State gas company PT PGN has blamed a six-month delay in the opening of a key US$1.1 billion pipeline -- which sent its shares tumbling by 23 percent last week -- on management and technical problems.
The pipeline will span a total of 1,106 kilometers and link South Sumatra and West Java, and have the capacity to transport 1,000 million standard cubic feet per day (mmscfd) of gas. It was originally scheduled to open in December.
PGN's shares fell 23.3 percent last week to Rp 7,400 (US$0.81) from Rp 9,650.
"We should have realized there would be a delay earlier, but because of the explosion the directors, who were appointed in mid-November, were focused on that," PGN president director Sutikno said Sunday.
The explosion he was referring to involved a PGN gas pipeline in Sidoardjo, East Java, the site of the mudflow disaster.
It was not until the middle of December that the directors started analyzing the problems hindering the gas pipeline project, he said.

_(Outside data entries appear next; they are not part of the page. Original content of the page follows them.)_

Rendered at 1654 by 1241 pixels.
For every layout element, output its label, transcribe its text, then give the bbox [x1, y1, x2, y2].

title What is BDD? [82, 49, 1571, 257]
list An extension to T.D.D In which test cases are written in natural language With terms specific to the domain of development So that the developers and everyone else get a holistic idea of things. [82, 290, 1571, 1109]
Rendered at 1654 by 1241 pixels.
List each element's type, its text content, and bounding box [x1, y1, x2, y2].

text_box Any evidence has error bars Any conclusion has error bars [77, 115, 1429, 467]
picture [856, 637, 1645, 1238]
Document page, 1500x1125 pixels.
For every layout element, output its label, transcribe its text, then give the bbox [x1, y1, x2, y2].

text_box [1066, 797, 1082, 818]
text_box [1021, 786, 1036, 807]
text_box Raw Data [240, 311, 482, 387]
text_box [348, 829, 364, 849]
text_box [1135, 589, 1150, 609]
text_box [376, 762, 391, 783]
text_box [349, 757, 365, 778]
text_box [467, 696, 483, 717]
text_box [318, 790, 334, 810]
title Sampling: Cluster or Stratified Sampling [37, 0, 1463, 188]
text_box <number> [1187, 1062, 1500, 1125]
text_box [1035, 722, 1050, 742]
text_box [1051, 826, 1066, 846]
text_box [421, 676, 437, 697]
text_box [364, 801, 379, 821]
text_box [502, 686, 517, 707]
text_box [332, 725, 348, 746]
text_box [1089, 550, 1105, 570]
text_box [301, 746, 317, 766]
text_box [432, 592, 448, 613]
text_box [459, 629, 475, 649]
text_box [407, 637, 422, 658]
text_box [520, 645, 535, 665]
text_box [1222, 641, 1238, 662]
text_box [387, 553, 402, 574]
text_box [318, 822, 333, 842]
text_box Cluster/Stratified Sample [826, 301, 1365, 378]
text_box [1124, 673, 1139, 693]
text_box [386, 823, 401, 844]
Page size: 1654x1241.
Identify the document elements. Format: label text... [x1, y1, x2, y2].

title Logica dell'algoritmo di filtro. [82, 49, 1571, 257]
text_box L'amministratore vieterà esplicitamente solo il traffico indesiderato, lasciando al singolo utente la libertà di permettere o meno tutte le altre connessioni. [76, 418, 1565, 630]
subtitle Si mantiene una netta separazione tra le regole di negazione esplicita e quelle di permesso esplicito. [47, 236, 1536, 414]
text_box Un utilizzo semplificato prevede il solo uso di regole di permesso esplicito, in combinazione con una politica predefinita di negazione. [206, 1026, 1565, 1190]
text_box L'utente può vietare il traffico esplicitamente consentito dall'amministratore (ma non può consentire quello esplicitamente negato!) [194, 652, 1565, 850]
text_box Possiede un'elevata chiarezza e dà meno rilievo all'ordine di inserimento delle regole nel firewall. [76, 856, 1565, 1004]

"We released a statement about the delay on Jan. 11, after we reached a final conclusion on how long the project would be delayed," Sutikno said.
He denied there was any effort on the part of the management to try and cover up the delay.
PGN director for development Adil Abbas said another problem facing the project was the issue of land clearance.
As a result of the delay in the opening of the pipeline, PGN revised down its gas production target for this year to 555 mmscfd from 787 mmscfd.
For 2007, PGN has set aside $517.11 million for a number of different projects, including gas pipelines linking Duri in South Sumatra, Dumai in Riau and Medan in North Sumatra.